End-to-End LLM Training with Pretraining Data¶
examples/advanced/pretraining/end_to_end_llm_training_with_pretrain.ipynb
A complete notebook demonstrating how to train LLMs on full patient histories without a specific task. This approach can be used to develop models that generate synthetic patients or embeddings.
Installation Note
Please install the packages required via:
Requires a GPU with at least 30GB of memory.Custom Splitting¶
- Inference:
examples/advanced/custom_splitting/inference_individual_splitters.py— Example script for inference using individual splitters. - Training:
examples/advanced/custom_splitting/training_individual_splitters.ipynb— Notebook demonstrating training data generation with individual splitters. - Custom Split Events:
examples/advanced/custom_splitting/training_custom_split_events.ipynb— Notebook showing how to customize split events and forecast different event categories (e.g., using genetic events as split points and forecasting vitals). - Forecasting QA:
examples/advanced/custom_splitting/training_forecasting_qa.ipynb— Demonstrates the Forecasting QA mode, which bins continuous target values into discrete categories for classification-style prediction. Compares all three forecasting modes ("forecasting","forecasting_qa","both").
TTE Probability Inference¶
examples/advanced/tte_inference/tte_probability_inference.ipynb
Demonstrates how to estimate probabilities for time-to-event outcomes (e.g., death, disease progression) using a fine-tuned LLM served via vLLM. Instead of generating free-text answers, the pipeline scores three mutually exclusive completions (censored, occurred, not occurred) and derives softmax probabilities from length-normalised log-probabilities.
What you'll learn:
- Building events-only instruction prompts for TTE inference
- Launching a vLLM server and scoring completions via the OpenAI-compatible API
- Computing length-normalised softmax probabilities with
compute_length_normalized_probabilities() - Evaluating predictions across multiple time horizons
Requirements
Requires a fine-tuned model for meaningful results.
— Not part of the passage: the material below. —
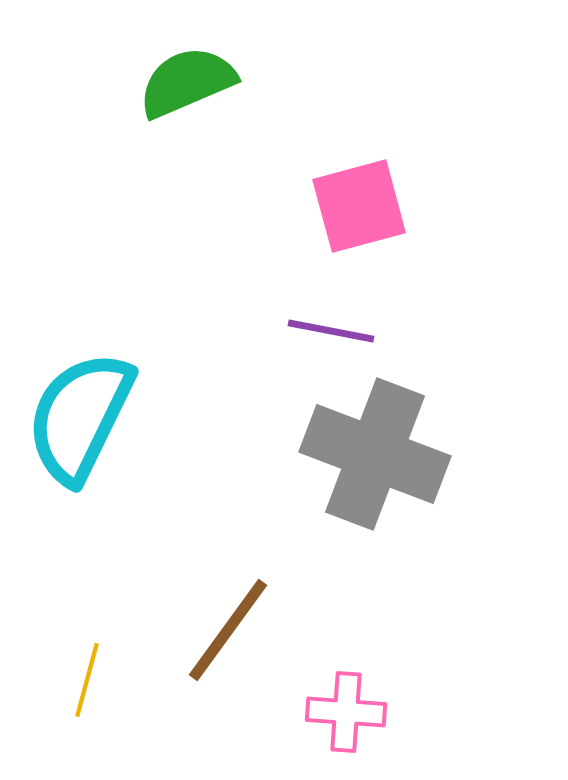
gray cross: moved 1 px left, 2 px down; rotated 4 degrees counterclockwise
An off-the-shelf instruction model will potentially produce random probabilities. Also requires a GPU with enough memory for vLLM (≥ 16 GB for a 4-bit 8B model).
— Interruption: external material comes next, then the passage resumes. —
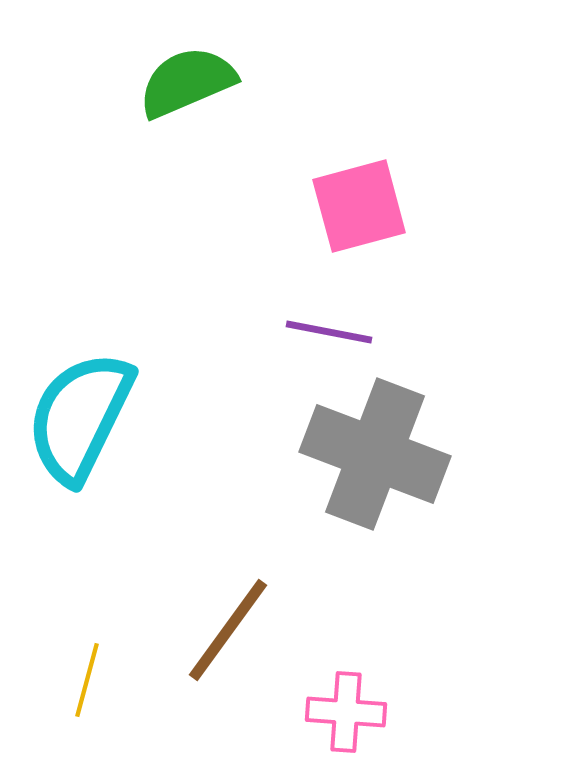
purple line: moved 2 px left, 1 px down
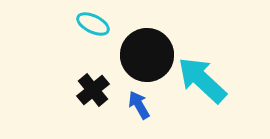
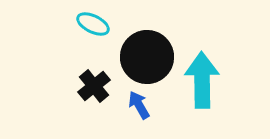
black circle: moved 2 px down
cyan arrow: rotated 46 degrees clockwise
black cross: moved 1 px right, 4 px up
For a detailed explanation of the mechanism and future research directions, see the TTE Probability Inference documentation page.
Custom Text Generation¶
examples/advanced/custom_output/customizing_text_generation.ipynb
A comprehensive tutorial on customizing every textual component of the instruction generation pipeline. TwinWeaver provides extensive configuration options to tailor generated text prompts to your specific use case.
What you'll learn:
- Customizing preamble and introduction text
- Modifying demographics section formatting
- Changing event day and time interval descriptions
- Switching time units between days and weeks
- Customizing genetic data tags and placeholder text
- Modifying forecasting, time-to-event, and QA task prompts
- Configuring multi-task instruction formatting
- Fine-grained control over specific event categories with overrides
Custom Summarized Row¶
examples/advanced/custom_output/custom_summarized_row.ipynb
Shows how to customize the summarized row section of the instruction prompt using set_custom_summarized_row_fn(). The summarized row is a compact summary inserted just before the task questions ensuring that the LLM sees the most critical information, and by default includes recent genetic info, Line of Therapy starts, and last known target values.
What you'll learn:
- Generating output with the default summarized row
- Writing and applying a custom summarized row function
- Building an advanced summary with event counts, latest treatments, and trend indicators
- Error handling for invalid function signatures and runtime errors
🔗 Integrations¶
MEDS Data Import¶
examples/integrations/meds_data_import.ipynb
A tutorial on importing data in the Medical Event Data Standard (MEDS) format and converting it into TwinWeaver's internal format. Includes a synthetic data example.